Smise di respirare adesso doveva solo correre. Affiancò la canotta biancoverde dell’avversario e continuò ad accelerare.
Ma non riusciva a superarlo. Venti metri, quindici, dieci, chiuse gli occhi tanto comunque aveva la vista offuscata e cercò di spingere un po’ di più.

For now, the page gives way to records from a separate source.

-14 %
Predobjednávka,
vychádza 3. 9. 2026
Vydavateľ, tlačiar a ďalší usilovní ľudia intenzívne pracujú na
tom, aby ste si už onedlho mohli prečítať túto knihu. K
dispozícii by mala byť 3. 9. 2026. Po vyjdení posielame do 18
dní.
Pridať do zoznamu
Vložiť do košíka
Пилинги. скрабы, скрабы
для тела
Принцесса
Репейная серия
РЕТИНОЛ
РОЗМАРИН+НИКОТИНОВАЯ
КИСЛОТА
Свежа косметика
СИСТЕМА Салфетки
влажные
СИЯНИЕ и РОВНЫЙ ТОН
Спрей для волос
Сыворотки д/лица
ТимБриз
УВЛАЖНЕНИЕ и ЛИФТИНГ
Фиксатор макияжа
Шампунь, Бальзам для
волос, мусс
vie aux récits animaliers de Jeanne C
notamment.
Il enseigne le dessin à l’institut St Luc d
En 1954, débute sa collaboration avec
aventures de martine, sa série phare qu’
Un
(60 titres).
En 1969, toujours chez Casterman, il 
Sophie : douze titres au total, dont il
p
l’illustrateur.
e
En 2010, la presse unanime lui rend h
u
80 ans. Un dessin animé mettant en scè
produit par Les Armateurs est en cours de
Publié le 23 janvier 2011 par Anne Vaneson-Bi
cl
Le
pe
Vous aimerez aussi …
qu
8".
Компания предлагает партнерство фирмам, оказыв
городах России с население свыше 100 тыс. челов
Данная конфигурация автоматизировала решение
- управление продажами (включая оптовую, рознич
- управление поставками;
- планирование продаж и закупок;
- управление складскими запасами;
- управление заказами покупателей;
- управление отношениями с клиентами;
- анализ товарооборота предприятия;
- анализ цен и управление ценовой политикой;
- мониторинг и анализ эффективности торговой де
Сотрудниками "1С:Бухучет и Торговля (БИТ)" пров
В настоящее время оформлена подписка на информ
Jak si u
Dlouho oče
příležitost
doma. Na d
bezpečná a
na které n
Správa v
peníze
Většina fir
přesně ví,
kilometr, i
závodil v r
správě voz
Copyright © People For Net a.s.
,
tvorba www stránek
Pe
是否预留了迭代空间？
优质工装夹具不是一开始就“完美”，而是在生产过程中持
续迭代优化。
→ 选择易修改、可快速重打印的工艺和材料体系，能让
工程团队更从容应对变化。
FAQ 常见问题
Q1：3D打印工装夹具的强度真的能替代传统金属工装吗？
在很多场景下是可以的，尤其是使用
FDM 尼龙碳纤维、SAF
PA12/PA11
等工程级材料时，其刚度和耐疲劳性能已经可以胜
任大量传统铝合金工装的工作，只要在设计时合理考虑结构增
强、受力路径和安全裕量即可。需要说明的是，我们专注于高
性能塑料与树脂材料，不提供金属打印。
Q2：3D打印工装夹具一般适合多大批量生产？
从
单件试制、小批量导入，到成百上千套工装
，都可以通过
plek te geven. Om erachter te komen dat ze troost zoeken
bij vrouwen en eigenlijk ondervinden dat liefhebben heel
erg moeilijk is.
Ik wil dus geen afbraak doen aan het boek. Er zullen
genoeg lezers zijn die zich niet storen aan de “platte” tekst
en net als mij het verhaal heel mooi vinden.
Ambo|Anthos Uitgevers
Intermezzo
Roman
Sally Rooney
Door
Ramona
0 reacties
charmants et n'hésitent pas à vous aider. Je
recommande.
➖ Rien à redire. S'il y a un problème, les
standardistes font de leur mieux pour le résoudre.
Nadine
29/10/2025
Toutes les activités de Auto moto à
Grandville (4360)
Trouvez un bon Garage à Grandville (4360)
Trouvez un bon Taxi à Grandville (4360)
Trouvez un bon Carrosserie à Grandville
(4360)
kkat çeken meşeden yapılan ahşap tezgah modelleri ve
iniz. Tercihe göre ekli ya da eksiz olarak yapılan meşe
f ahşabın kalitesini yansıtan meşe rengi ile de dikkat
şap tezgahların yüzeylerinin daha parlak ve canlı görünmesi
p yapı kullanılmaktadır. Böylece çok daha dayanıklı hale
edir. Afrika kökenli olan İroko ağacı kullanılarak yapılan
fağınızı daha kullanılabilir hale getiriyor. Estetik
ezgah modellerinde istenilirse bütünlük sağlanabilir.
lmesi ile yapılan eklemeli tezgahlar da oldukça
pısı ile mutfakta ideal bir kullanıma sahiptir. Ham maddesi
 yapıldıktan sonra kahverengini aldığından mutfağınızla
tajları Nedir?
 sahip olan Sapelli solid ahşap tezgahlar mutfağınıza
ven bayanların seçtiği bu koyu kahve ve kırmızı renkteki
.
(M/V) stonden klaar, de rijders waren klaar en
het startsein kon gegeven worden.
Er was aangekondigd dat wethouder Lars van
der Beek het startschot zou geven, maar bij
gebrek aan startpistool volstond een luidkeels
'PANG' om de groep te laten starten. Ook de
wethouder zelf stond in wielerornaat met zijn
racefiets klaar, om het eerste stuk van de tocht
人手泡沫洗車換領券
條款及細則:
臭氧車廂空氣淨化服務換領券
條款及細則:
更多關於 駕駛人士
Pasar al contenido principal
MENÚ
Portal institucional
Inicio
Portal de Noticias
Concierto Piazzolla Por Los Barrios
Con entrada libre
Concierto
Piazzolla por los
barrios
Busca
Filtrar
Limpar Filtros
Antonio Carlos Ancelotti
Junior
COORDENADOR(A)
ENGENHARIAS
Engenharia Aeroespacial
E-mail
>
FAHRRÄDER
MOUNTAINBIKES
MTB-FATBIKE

Crollarono insieme oltre il filo di lana.
Tossendo ed ansimando, distesi a terra, si scambiarono una stretta di mano ed uno sguardo. Non sapevano ancora chi aveva vinto, ma entrambi sapevano di aver dato il massimo.
Ed era stata una grande gara.

Sul pullman che lo riportava a casa, Nik continuava a giocarellare con la medaglia.
I suoi lo avevano festeggiato come se avesse vinto, ma dentro di lui sentiva crescere quell’ansia che conosceva così bene.
Era una sensazione di insoddisfazione, di lavoro non finito. Sapeva che doveva andarsene da lì, dalla squadra, da Bunbury, dall’Australia.
Doveva cercare nuovi stimoli.

Era una vita che andava avanti così.
Aveva studiato chitarra classica al conservatorio e quando aveva capito che non poteva diventare un concertista aveva mollato.
Aveva convinto Ilaria ad uscire con lui, a fidanzarsi, a sposarsi e, dopo qualche mese, era fuggito.
Lo stesso valeva per il surf e per tutte le altre passioni che avevano costellato la sua esistenza.

Voleva essere il più bravo. Aveva necessità di essere il più bravo.
Nella corsa ci era quasi riuscito. In fondo correre era un modo di fuggire. Per questo gli veniva così bene, ma alla fine aveva fallito. Di nuovo.